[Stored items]

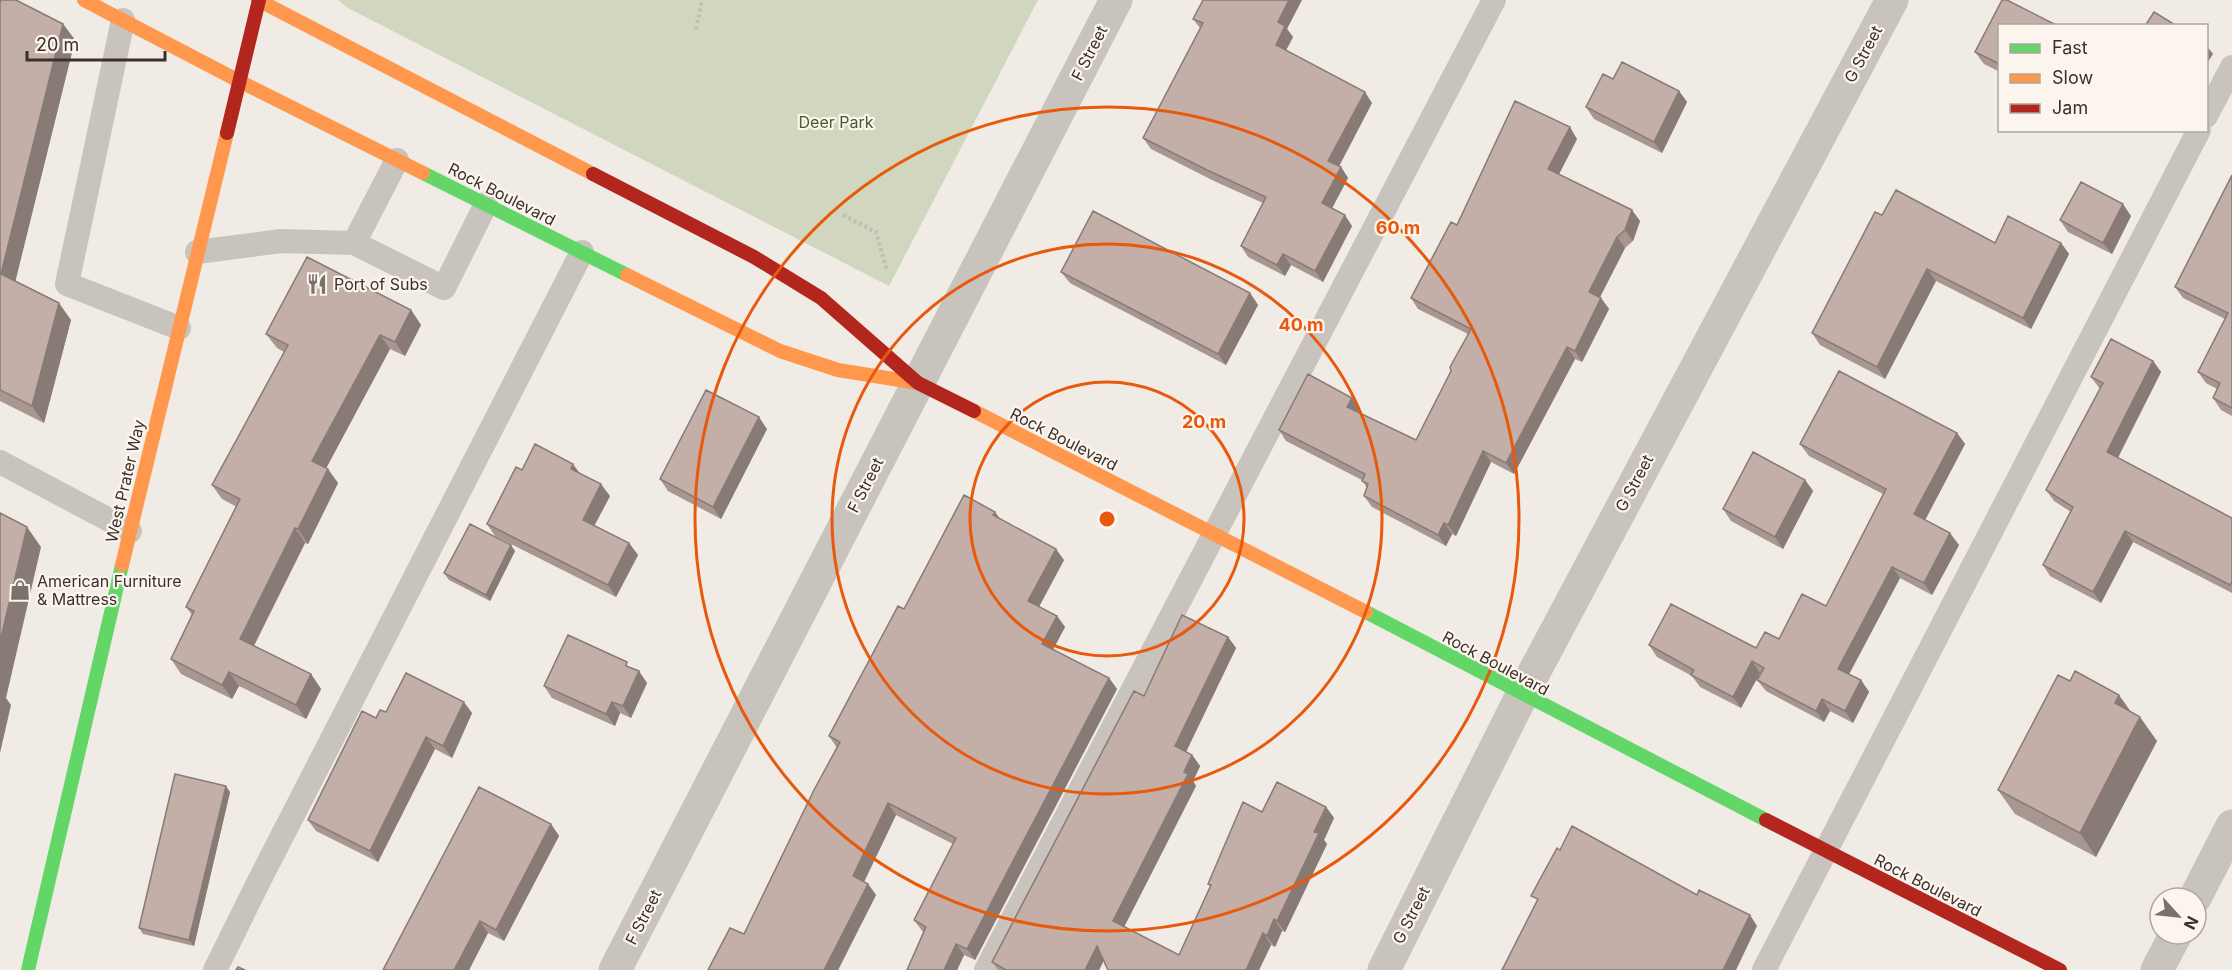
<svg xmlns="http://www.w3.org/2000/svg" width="2232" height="970" viewBox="0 0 2232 970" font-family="Inter,sans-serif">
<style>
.green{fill:#d1d6bf}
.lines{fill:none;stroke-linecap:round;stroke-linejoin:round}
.path{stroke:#c2bbb6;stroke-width:4;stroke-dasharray:3 3;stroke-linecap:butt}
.lane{stroke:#c9c3be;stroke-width:24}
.street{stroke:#c9c3be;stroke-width:33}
.fast{stroke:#63d668;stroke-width:14}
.slow{stroke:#ff974d;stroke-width:14}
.jam{stroke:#b3261e;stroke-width:14}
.wall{fill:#a89690}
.shaded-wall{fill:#887a75}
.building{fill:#c3afa7;stroke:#887a75;stroke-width:1.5}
.ring{fill:none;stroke:#e8590c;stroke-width:3}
.labels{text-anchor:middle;stroke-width:4.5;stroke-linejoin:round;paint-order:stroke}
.street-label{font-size:16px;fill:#3b302b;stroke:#fbf5ee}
.park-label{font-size:16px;fill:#4a5a2e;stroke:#fbf5ee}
.poi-label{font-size:16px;fill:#3b302b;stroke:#fbf5ee;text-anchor:start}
.centre{fill:#e8590c;stroke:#fbf5ee;stroke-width:3}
.ring-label{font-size:18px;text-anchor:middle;font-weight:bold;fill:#e8590c;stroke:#fbf5ee;stroke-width:4.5;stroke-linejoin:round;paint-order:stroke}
</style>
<rect width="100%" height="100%" fill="#f0ebe5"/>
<path class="green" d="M338,0H1038L889,286L346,7Z"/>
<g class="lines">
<path class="path" d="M696,29L702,0
M843,215L876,232L887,271"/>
<path class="lane" d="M123,20L67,284L179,328
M2206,116L2232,67
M354,243L444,288L486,204
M197,252L281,241L354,243L397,160
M0,462L130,531
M215,970L258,883L582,252
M986,970L1494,0
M1764,970L2199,130"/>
<path class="street" d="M2195,898L2232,826
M615,970L1116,0
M1384,970L1522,695L1892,0
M2157,970L2176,934"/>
<path class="fast" d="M423,173L627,275
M1366,612L1766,820
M28,970L122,565"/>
<path class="slow" d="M84,0L239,81L423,173
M258,0L593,174
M627,275L780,351L838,370L918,383
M974,411L1366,612
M122,565L227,133"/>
<path class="jam" d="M227,133L259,0
M593,174L754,257L821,298L918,383L974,411
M1766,820L2060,970"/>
</g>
<path class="wall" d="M0,3L63,24L75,40L15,281L71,320L44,423L0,401Z
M1193,19L1287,29L1293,37L1286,50L1372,103L1339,166L1341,167L1348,178L1332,208L1352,226L1323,282L1291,265L1285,276L1248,257L1241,246L1263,203L1214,181L1151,149L1143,138L1200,28Z
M2000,26V72L1984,64L1975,52Z
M1613,79L1679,91L1687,102L1662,153L1594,119L1586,107Z
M1577,139L1559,174L1640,221L1633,241L1625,248L1600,297L1609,309L1582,362L1575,359L1514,474L1491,462L1456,536L1452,534L1446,546L1372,507L1364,496L1367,488L1362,480L1286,441L1279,430L1352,398L1359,409L1358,412L1416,440L1451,371L1468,334L1418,309L1411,298L1457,225Z
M2232,175V416L2221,410L2213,398L2217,389L2206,383L2198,372L2225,319L2183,298L2175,287Z
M1882,215L1995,243H2061L2069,254L2031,329L1936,281L1885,379L1820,345L1812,333Z
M2131,216L2112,254L2068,232L2060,220Z
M1061,272L1250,293L1258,305L1226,365L1070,283Z
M411,310L421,325L405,356L390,349L326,468L338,483L308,544L305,543L254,646L311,674L321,689L306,719L239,686L232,699L181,674L171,659L192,615L186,607L237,507L222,499L212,485L284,352L277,348L266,334Z
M2153,361L2161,372L2118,458L2232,518V593L2133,542L2101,603L2050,576L2043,565L2071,512L2054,501L2046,490L2100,389L2091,377Z
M767,429L721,519L668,491L660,479Z
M1957,433L1965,444L1925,520L1959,545L1932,595L1900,578L1849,674L1861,680L1869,692L1853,723L1830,711L1824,722L1766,691L1757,680L1761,673H1760L1741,708L1700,687L1692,676L1657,657L1649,645L1756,648L1779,639L1826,606L1883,494L1809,456L1800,444Z
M522,470L580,473L610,496L594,526L629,543L638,555L616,597L495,536L487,524Z
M1805,480L1813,491L1783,549L1731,521L1723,509Z
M995,512L1000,519L1064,560L1039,607L1057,616L1065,627L1053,650L1109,678L1117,689L975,960L964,955L957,970H907L923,932L914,920L953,844L896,815L864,882L868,884L876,895L838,970H708L744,934L837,748L829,736L904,609Z
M515,551L490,601L449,580L444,573Z
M1228,637L1236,648L1186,752L1192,755L1200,766L1193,781L1196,786L1124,927L1179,955L1210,886L1208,884L1262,812L1326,807L1334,818L1324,840L1327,844L1285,932L1282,931L1275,947L1271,945L1259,970L1104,960L1099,970H998L992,962L1144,696Z
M632,668L647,683L631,718L620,713L615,726L552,698L544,686Z
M386,712L472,713L452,758L435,749L378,862L316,831L308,820L376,718Z
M2131,712L2157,741L2096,857L2015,814L1998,790Z
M230,792L194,946L143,934L139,928Z
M551,824L559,836L504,941L488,933L469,970H383Z"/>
<path class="shaded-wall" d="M1289,0H1302L1287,29L1293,37L1283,56L1276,45L1278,22Z
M63,24L75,40L13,291L1,274Z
M2206,45L2213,54L2206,65Z
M1679,91L1687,102L1662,153L1654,142Z
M1365,92L1372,103L1336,172L1328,161Z
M1570,127L1577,139L1556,180L1548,169Z
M1341,167L1348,178L1329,214L1322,203Z
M2123,204L2131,216L2112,254L2103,243Z
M1632,210L1640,221L1633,241L1625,230Z
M1345,215L1352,226L1323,282L1315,271Z
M1617,237L1625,248L1597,303L1589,292Z
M2061,243L2069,254L2031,329L2023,318Z
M1283,254L1291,265L1285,276L1277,265Z
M1927,269L1936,281L1885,379L1877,367Z
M1250,293L1258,305L1226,365L1218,354Z
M1601,298L1609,309L1582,362L1575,351Z
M59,303L71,320L44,423L32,406Z
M411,310L421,325L405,356L395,342Z
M380,335L390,349L322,476L312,461Z
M1567,347L1575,359L1514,474L1506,463Z
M2153,361L2161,372L2115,463L2107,452Z
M1352,398L1359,409L1354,418L1347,407Z
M759,417L767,429L721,519L713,507Z
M1957,433L1965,444L1922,526L1914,514Z
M1483,451L1491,462L1456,536L1448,525Z
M573,464L581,475L571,469Z
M328,469L338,483L308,544L298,529Z
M1805,480L1813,491L1783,549L1775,537Z
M601,484L610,496L591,532L583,520Z
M995,512L1003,523L993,515Z
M1444,523L1452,534L1446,546L1438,535Z
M27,527L41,547L6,698L11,705L0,753V642Z
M295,528L305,543L250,653L240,639Z
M2125,531L2133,542L2101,603L2093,592Z
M1950,533L1959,545L1932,595L1924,583Z
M629,543L638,555L616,597L608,585Z
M511,545L515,551L490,601L486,595Z
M1056,549L1064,560L1036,612L1028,601Z
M1892,567L1900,578L1846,680L1838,669Z
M1057,616L1065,627L1050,655L1042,644Z
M1228,637L1236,648L1183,758L1175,746Z
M1752,661L1760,673L1741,708L1733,697Z
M639,671L647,683L631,718L623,706Z
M229,672L239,686L232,699L222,685Z
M311,674L321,689L306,719L296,705Z
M1109,678L1117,689L975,960L967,949Z
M1861,680L1869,692L1853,723L1845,711Z
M2119,695L2136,719L2115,703Z
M1822,699L1830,711L1824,722L1816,711Z
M464,702L472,713L452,758L443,746Z
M612,702L620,713L615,726L606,714Z
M2140,717L2157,741L2096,857L2080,833Z
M426,737L435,749L378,862L370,851Z
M1192,755L1200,766L1193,781L1196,786L1121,933L1113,921Z
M226,786L230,792L194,946L189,940Z
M888,803L896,815L861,888L853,876Z
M1326,807L1334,818L1324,840L1327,844L1285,932L1277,921L1314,832Z
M551,824L559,836L504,941L496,930Z
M868,884L876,895L838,970H824Z
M1750,915L1757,926L1736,970H1723Z
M1274,919L1282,931L1275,947L1267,936Z
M480,921L488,933L469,970H454Z
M1263,933L1271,945L1259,970H1246Z
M956,944L964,955L957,970H944Z
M1097,946L1105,958L1099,970H1085Z"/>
<path class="building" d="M1,0H16L63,24L1,274L59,303L32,406L0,390V3Z
M1203,0H1289L1278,22L1285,26L1276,45L1365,92L1328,161L1341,167L1322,203L1345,215L1315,271L1283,254L1277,265L1241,246L1266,197L1207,170L1143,138L1203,23L1193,19Z
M2002,0H2007L2058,26H2000V64L1975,52Z
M2154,12L2177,26H2145Z
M1622,62L1679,91L1654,142L1586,107L1603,74L1613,79Z
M1515,101L1570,127L1548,169L1632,210L1625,230L1617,237L1589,292L1601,298L1575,351L1567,347L1506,463L1483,451L1448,525L1444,523L1438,535L1364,496L1368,484L1362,481L1365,474L1279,430L1308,374L1352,398L1347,407L1416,440L1451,371L1450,367L1471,329L1411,298L1451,222L1457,225Z
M2232,175V408L2213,398L2220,383L2198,372L2228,313L2175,287Z
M2081,182L2123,204L2103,243L2060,220Z
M1896,190L1995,243L2008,216L2061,243L2023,318L1927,269L1877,367L1812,333L1875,212L1882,215Z
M1093,211L1250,293L1218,354L1061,272Z
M307,257L411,310L395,342L380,335L312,461L328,469L298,529L295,528L240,639L311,674L296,705L229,672L222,685L171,659L194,611L186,607L240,499L212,485L288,345L266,334Z
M2111,339L2153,361L2107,452L2232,518V582L2230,585L2125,531L2093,592L2043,565L2073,507L2046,490L2103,383L2091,377Z
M1839,371L1957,433L1914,514L1950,533L1924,583L1892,567L1838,669L1861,680L1845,711L1822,699L1816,711L1757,680L1764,668L1752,661L1733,697L1691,675L1694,670L1649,645L1671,604L1756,648L1765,632L1779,639L1802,594L1826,606L1886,489L1800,444Z
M706,390L759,417L713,507L660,479Z
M535,444L573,464L571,469L601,484L583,520L629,543L608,585L487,524L516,467L522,470Z
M1753,452L1805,480L1775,537L1723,509Z
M964,495L995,512L993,515L1056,549L1028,601L1057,616L1042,644L1109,678L967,949L956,944L944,970H907L926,927L914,920L956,838L888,803L853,876L868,884L824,970H708L730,928L744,934L814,790L840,742L829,736L898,606L904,609Z
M0,513L27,527L0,642Z
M470,524L511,545L486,595L444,573Z
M1182,615L1228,637L1175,746L1192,755L1184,772L1188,774L1113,921L1179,955L1211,885L1208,884L1243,802L1262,812L1277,782L1326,807L1314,832L1319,833L1277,921L1274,919L1267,936L1263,933L1246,970H1108L1097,946L1085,970H1006L992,962L1134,691L1144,696Z
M568,635L627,662L626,666L639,671L623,706L612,702L606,714L544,686Z
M2075,671L2119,695L2115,703L2140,717L2080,833L1998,790L2058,675L2070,681Z
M406,673L464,702L443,746L426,737L370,851L308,820L362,711L376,718L380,710L386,712Z
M175,774L226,786L189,940L139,928Z
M479,787L551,824L496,930L480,921L454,970H383Z
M1572,826L1697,895L1699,890L1750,915L1723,970H1502L1538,899L1531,896L1557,848L1560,850Z
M238,967L245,970H236Z"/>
<g class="ring">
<circle cx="1107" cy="519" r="137"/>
<circle cx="1107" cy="519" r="275"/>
<circle cx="1107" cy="519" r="412"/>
</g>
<defs>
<g id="restaurant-bare" transform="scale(1.62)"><path d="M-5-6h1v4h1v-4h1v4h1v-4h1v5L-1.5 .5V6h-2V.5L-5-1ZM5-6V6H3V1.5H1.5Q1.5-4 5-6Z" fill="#7a716c" stroke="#fbf5ee" stroke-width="2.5" paint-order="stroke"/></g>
<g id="shop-bare" transform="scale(1.62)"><path d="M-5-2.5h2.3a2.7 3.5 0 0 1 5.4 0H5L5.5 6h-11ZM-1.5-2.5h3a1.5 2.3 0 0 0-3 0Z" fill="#7a716c" stroke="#fbf5ee" stroke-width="2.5" paint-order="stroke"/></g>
</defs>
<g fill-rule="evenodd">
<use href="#restaurant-bare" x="317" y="284"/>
<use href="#shop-bare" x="20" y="590"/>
</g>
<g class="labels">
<g class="street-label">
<text transform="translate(1089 53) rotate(-63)" y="6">F Street</text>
<text transform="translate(1863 54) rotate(-62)" y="6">G Street</text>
<text transform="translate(502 194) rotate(27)" y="6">Rock Boulevard</text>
<text transform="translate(1064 439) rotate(27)" y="6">Rock Boulevard</text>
<text transform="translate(125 481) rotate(-77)" y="6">West Prater Way</text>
<text transform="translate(1634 483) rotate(-62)" y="6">G Street</text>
<text transform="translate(865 485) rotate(-63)" y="6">F Street</text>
<text transform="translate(1496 663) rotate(28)" y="6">Rock Boulevard</text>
<text transform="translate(1928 885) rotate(27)" y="6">Rock Boulevard</text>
<text transform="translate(1411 915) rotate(-63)" y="6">G Street</text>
<text transform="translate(643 917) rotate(-63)" y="6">F Street</text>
</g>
<g class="park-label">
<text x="836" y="128">Deer Park</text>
</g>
<g class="poi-label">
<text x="334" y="290">Port of Subs</text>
<text x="37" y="587">American Furniture<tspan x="37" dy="18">&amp; Mattress</tspan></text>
</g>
</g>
<circle cx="1107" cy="519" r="9" class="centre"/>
<g class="ring-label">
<text x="1398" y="234">60 m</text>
<text x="1301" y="331">40 m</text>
<text x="1204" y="428">20 m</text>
</g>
<rect x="1998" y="24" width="210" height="108" fill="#fbf5ee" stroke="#aea6a0" stroke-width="1.5"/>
<rect x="2010" y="44" width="30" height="9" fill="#63d668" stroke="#aea6a0" stroke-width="1.5"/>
<text x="2052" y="54" font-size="18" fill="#3b302b">Fast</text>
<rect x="2010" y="74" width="30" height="9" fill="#ff974d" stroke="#aea6a0" stroke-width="1.5"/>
<text x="2052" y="84" font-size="18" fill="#3b302b">Slow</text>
<rect x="2010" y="104" width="30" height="9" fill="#b3261e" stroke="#aea6a0" stroke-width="1.5"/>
<text x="2052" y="114" font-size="18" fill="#3b302b">Jam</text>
<g transform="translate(2178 916) rotate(117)"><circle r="28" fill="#fbf5ee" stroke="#aea6a0" stroke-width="1.5"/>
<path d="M0-4.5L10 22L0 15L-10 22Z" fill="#7a716c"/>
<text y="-9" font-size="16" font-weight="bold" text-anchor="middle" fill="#3b302b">N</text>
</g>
<path d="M27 51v9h138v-9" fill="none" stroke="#3b302b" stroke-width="3"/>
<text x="36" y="51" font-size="18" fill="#3b302b" stroke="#fbf5ee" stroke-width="4.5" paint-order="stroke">20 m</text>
</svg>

→ Task directions
Report every line of the entries that carries the word "lines".

→ Reply
.lines{fill:none;stroke-linecap:round;stroke-linejoin:round}
<g class="lines">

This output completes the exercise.